In an effort to improve financial literacy outcomes for Oregon residents, nonprofit Financial Beginnings hosted a conference for leaders and educators involved with financial education efforts in their communities.

Past conferences have proven successful at bringing financial education opportunities to Oregonians; more than 90 percent of the participants in the 2017 conference said the conference inspired them to provide financial literacy resources to the populations they served.

Financial literacy rates in Oregon are dropping, according to the 2018 National Financial Capability Study conducted by the Financial Industry Regulatory Authority. 48 percent of Oregonians don’t have an emergency fund, while 19 percent are spending more than they earn.

And that seems to be a result of poor financial literacy skills among residents. On a five-question financial literacy test, 62 percent of participants weren’t able to answer more than three of the questions correctly.

Inadequate financial literacy skills paired with weak financial resources in the state leave residents vulnerable to making poor financial choices. While the Oregon Department of Education mandates that students graduate with an understanding of finances, students aren’t assessed on meeting these goals, nor are teachers provided with adequate curriculum. The impact of this is that few schools are able to teach the financial literacy skills that students need to be successful in their adult lives.

Community-based organizations and government agencies also lack the resources to be able to establish programs that teach adults about personal finance. That leaves the responsibility to Oregon residents to educate themselves, but many people may be unaware that they lack the skills to navigate their financial lives.

The impact of these deficiencies is far reaching with regards to the financial health of Oregonians. Those who receive financial education are more likely to put money aside for a rainy day, establish a credit history, avoid financial scams, and have access to lending options. On the other hand, people without an education background in personal finance are more likely to lack access to low-interest credit and to make poor financial decisions, such as borrowing Oregon payday loans and title loans.

These risky methods of borrowing contribute to indebtedness and make it difficult for borrowers to improve their financial situations.

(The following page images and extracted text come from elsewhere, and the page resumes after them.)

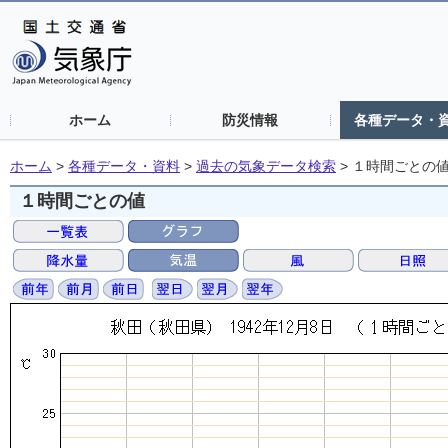
ホーム
防災情報
各種データ・
ホーム
>
各種データ・資料
>
過去の気象データ検索
>
１時間ごとの
１時間ごとの値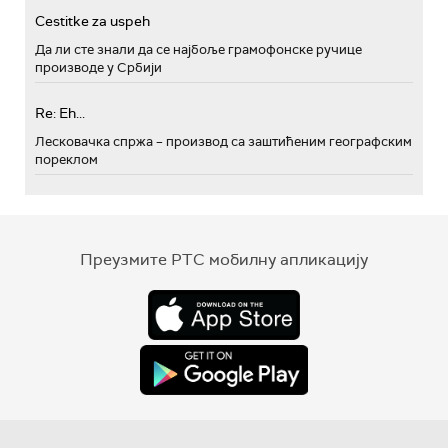
Cestitke za uspeh
Да ли сте знали да се најбоље грамофонске ручице
производе у Србији
Re: Eh...
Лесковачка спржа – производ са заштићеним географским
пореклом
Преузмите РТС мобилну апликацију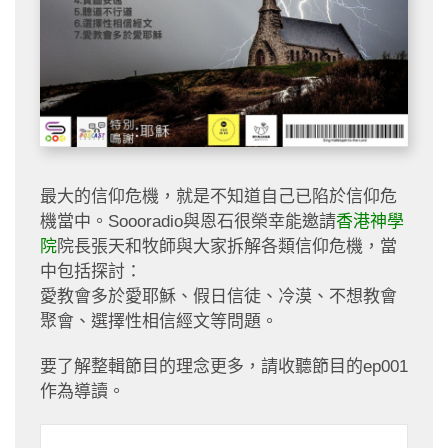
最大的信仰危機，就是不知道自己已陷於信仰危
機當中。Soooradio與恩石很榮幸能邀請
香港神學
院
院長張天和牧師與大家拆解各類信仰危機，當
中包括探討：
愛教會多於愛耶穌、假日信徒、冷漠、不想教會
聚會、選擇性相信經文等問題。
要了解整輯節目的理念更多，請收聽節目的ep001
作為導讀。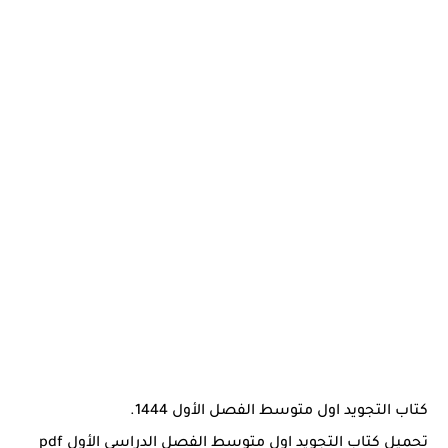
كتاب التجويد اول متوسط الفصل الأول 1444.
تحميل كتاب التجويد اول متوسط الفصل الدراسي الأول pdf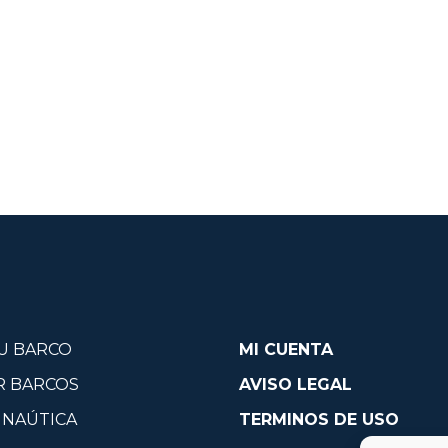
U BARCO
MI CUENTA
R BARCOS
AVISO LEGAL
 NAÚTICA
TERMINOS DE USO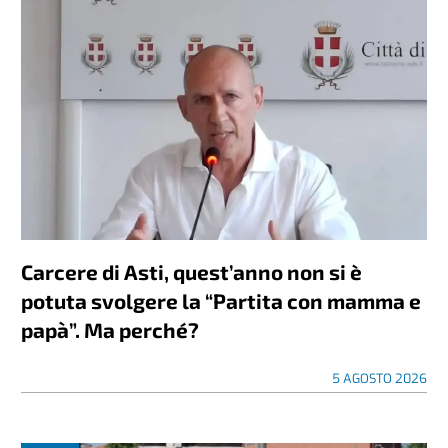
Carcere di Asti, quest’anno non si è
potuta svolgere la “Partita con mamma e
papà”. Ma perché?
5 AGOSTO 2026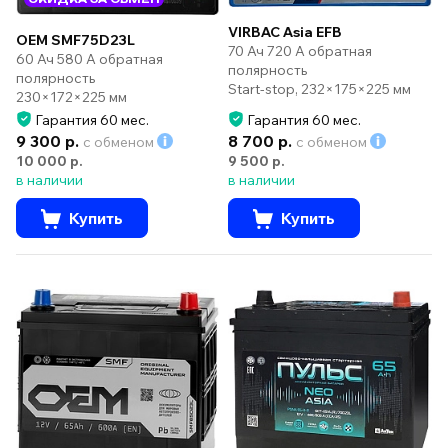
VIRBAC Asia EFB
OEM SMF75D23L
70 Ач 720 А обратная
60 Ач 580 А обратная
полярность
полярность
Start-stop, 232×175×225 мм
230×172×225 мм
Гарантия 60 мес.
Гарантия 60 мес.
9 300 р.
8 700 р.
с обменом
с обменом
10 000 р.
9 500 р.
в наличии
в наличии
Купить
Купить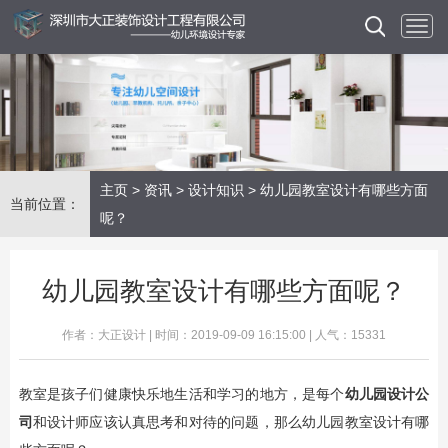
主页
>
资讯
>
设计知识
> 幼儿园教室设计有哪些方面
当前位置：
呢？
幼儿园教室设计有哪些方面呢？
作者：大正设计 | 时间：2019-09-09 16:15:00 | 人气：15331
教室是孩子们健康快乐地生活和学习的地方，是每个
幼儿园设计公
司
和设计师应该认真思考和对待的问题，那么幼儿园教室设计有哪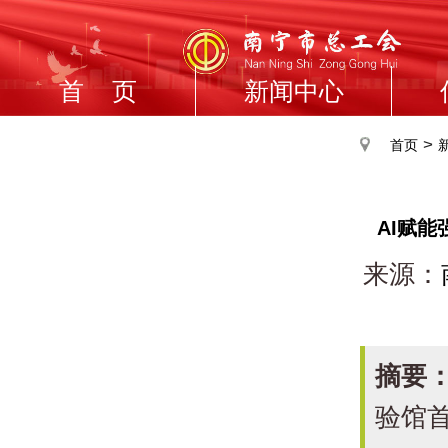
首 页
新闻中心
>
首页
AI赋
来源：
摘要
验馆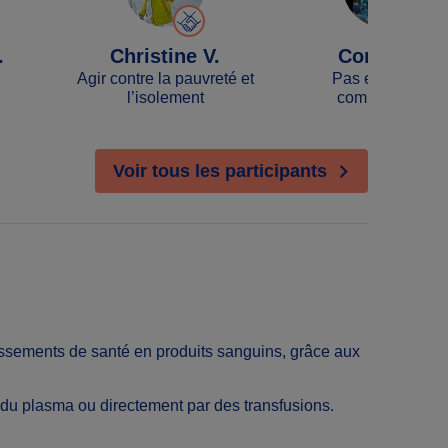
.
Christine V.
Coralie P.
Agir contre la pauvreté et
Pas encore de
l’isolement
communauté
Voir tous les participants
lissements de santé en produits sanguins, grâce aux
du plasma ou directement par des transfusions.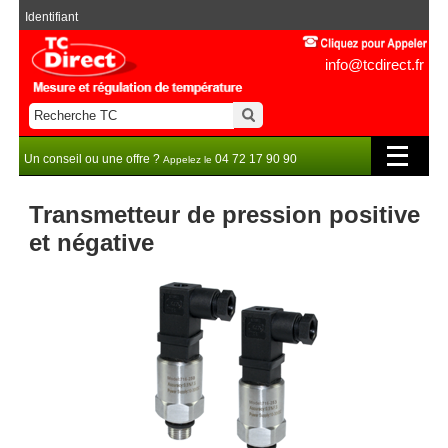
Identifiant
info@tcdirect.fr
Un conseil ou une offre ?
04 72 17 90 90
Appelez le
Transmetteur de pression positive
et négative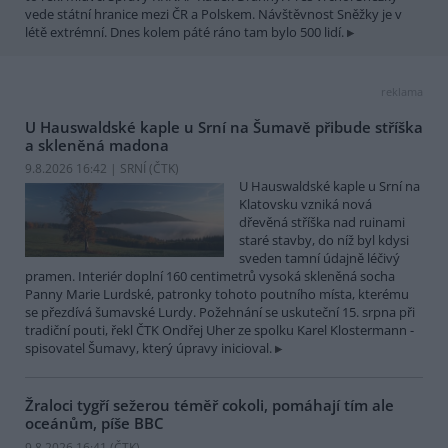
vede státní hranice mezi ČR a Polskem. Návštěvnost Sněžky je v
létě extrémní. Dnes kolem páté ráno tam bylo 500 lidí.
reklama
U Hauswaldské kaple u Srní na Šumavě přibude stříška
a skleněná madona
9.8.2026 16:42 | SRNÍ (
ČTK
)
U Hauswaldské kaple u Srní na
Klatovsku vzniká nová
dřevěná stříška nad ruinami
staré stavby, do níž byl kdysi
sveden tamní údajně léčivý
pramen. Interiér doplní 160 centimetrů vysoká skleněná socha
Panny Marie Lurdské, patronky tohoto poutního místa, kterému
se přezdívá šumavské Lurdy. Požehnání se uskuteční 15. srpna při
tradiční pouti, řekl ČTK Ondřej Uher ze spolku Karel Klostermann -
spisovatel Šumavy, který úpravy inicioval.
Žraloci tygří sežerou téměř cokoli, pomáhají tím ale
oceánům, píše BBC
9.8.2026 16:41 (
ČTK
)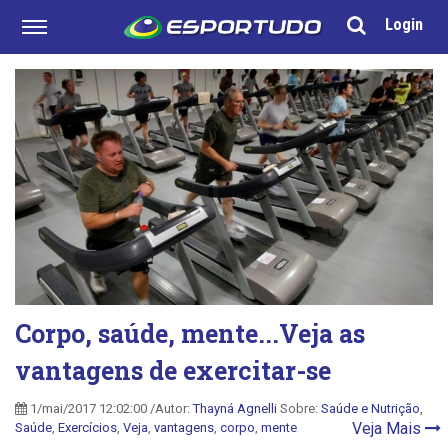
Login
Corpo, saúde, mente...Veja as
vantagens de exercitar-se
1/mai/2017 12:02:00 /Autor:
Thayná Agnelli
Sobre:
Saúde e Nutrição
,
Veja Mais
Saúde
,
Exercícios
,
Veja
,
vantagens
,
corpo
,
mente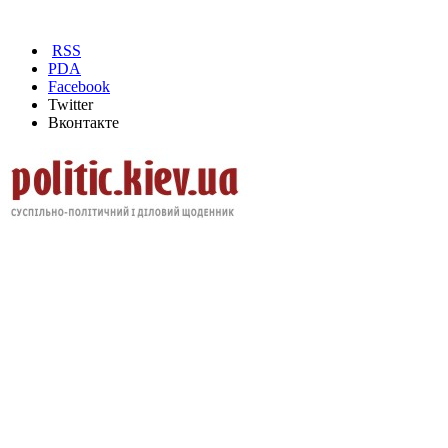
RSS
PDA
Facebook
Twitter
Вконтакте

Payday loans carry average annual percentage rates reaching nearly 400 percent, according to the Consumer Financial Protection Bureau. Yet many borrowers with poor financial literacy skills are unable to understand the true cost of using these products, which leads to an insurmountable cycle of debt, especially for financially vulnerable populations.

The 2019 Financial Literacy Conference aimed to fill in the gap in available resources by providing participants with the chance to learn about state efforts, increase their own knowledge of personal finance, and be empowered to share their understanding with the community.